Democratic Progressive Party (DPP) Legislator Fan Yun (范雲) and political reform advocates yesterday called for a reduction of the deposit required from people who want to run for public office, saying the current rules have turned the nation’s elections into “a game for the rich,” while marginalizing most people from participatory democracy.
“The system should be open for ordinary citizens to run for public office. It should not have thresholds to rule out people based on wealth and assets,” Fan told a news conference in Taipei.
“That was why I refused to put up the NT$2 million [US$70,582 at the current exchange rate] as a deposit when entering the race for the Taipei mayoral election in 2018,” Fan said.
Photo: Chien Jung-fong, Taipei Times
She filed a lawsuit seeking a constitutional interpretation on the deposit requirement after the Central Election Commission disqualified her for failing to deposit the money and did not allow her to register as a candidate.
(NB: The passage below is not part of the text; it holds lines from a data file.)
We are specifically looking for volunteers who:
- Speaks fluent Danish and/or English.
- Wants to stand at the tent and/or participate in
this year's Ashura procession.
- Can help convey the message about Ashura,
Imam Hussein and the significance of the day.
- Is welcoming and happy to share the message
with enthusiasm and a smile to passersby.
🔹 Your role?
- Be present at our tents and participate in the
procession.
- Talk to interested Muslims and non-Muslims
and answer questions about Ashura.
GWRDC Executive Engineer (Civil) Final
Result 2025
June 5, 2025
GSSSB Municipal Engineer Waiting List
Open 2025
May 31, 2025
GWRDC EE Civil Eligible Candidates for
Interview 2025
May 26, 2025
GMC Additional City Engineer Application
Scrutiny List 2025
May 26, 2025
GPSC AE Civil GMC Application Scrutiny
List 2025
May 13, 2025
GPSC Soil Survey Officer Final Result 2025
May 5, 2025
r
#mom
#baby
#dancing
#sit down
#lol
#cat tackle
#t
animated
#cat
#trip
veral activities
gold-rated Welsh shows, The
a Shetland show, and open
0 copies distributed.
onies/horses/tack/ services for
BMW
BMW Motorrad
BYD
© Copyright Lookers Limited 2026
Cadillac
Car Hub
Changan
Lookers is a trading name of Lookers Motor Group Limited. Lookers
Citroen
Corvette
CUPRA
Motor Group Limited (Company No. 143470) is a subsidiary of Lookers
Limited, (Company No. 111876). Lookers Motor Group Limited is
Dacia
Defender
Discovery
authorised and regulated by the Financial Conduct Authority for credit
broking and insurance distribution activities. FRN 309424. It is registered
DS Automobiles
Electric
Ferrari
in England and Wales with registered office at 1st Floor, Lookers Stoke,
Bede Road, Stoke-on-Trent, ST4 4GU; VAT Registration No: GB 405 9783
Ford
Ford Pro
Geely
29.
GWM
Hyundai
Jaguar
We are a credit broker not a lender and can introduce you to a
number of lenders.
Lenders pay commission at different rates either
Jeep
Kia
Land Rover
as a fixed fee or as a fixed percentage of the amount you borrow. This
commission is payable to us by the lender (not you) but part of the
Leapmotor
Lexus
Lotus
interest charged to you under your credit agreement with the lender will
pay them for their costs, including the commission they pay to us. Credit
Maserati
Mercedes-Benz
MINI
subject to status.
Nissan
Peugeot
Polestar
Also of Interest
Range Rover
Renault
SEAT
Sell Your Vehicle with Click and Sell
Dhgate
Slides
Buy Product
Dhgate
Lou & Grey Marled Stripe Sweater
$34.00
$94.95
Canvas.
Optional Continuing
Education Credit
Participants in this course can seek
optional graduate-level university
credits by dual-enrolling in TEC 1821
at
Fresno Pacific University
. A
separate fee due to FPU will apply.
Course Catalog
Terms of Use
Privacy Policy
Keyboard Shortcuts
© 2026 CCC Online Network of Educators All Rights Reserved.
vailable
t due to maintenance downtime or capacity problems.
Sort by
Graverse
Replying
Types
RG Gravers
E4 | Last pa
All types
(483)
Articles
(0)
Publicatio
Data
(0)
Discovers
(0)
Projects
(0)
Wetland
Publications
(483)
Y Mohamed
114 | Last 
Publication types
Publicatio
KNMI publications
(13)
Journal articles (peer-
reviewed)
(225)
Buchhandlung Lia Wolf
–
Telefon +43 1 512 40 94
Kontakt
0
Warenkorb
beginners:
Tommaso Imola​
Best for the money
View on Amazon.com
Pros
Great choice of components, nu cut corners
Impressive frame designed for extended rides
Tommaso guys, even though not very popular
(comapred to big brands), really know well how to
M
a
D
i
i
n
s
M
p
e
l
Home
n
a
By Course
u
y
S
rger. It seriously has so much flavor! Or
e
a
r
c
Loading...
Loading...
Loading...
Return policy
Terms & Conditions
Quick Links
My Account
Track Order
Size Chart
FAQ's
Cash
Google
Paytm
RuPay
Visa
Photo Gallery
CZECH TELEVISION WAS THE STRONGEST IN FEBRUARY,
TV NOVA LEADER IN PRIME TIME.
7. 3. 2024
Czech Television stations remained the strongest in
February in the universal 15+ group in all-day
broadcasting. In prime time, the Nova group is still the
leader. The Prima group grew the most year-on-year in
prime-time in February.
“The deposit requirement is unconstitutional, as people are denied equal rights to participate in elections and hold public office,” she said, vowing to appeal a Taipei High Administrative Court ruling against her.
The deposit must be reduced to “reasonable levels,” she said.
It is unfair to ask young people or ordinary people to deposit NT$200,000 to register in city and county councilor elections, and NT$50,000 for local borough warden office elections, she added.
Furthermore, a candidate forfeits their deposit if they cannot obtain the votes of at least 10 percent of all eligible voters in an electoral district, Fan said.
“No deposit money is required in France and many US states, where candidates can run for office based on signature drives, or there are very low deposit amounts. Canada, Germany, Ireland and other countries used to require deposits, but they changed their requirements after it was ruled unconstitutional,” she said.
Taiwan Democracy Watch director Chang Feng-yi (張烽益) said that requiring high deposits excludes poor people from running for public office.
In this way, the political system becomes “big money politics” and “turns elections into a game for the rich, excluding most people from our participatory democracy,” Chang said.
Green Party Taiwan convener Liu Chung-hsien (劉崇顯) said that other reforms are needed as well.
The threshold for political parties to receive government subsidies has been set at 3 percent of the number of votes cast in the latest legislative election, which is too high and should be lowered to 1 percent, Liu said.
“This would better conform with the vision for Taiwan’s multiparty diversity in the political landscape, and promote the development of our democratic society,” Liu added.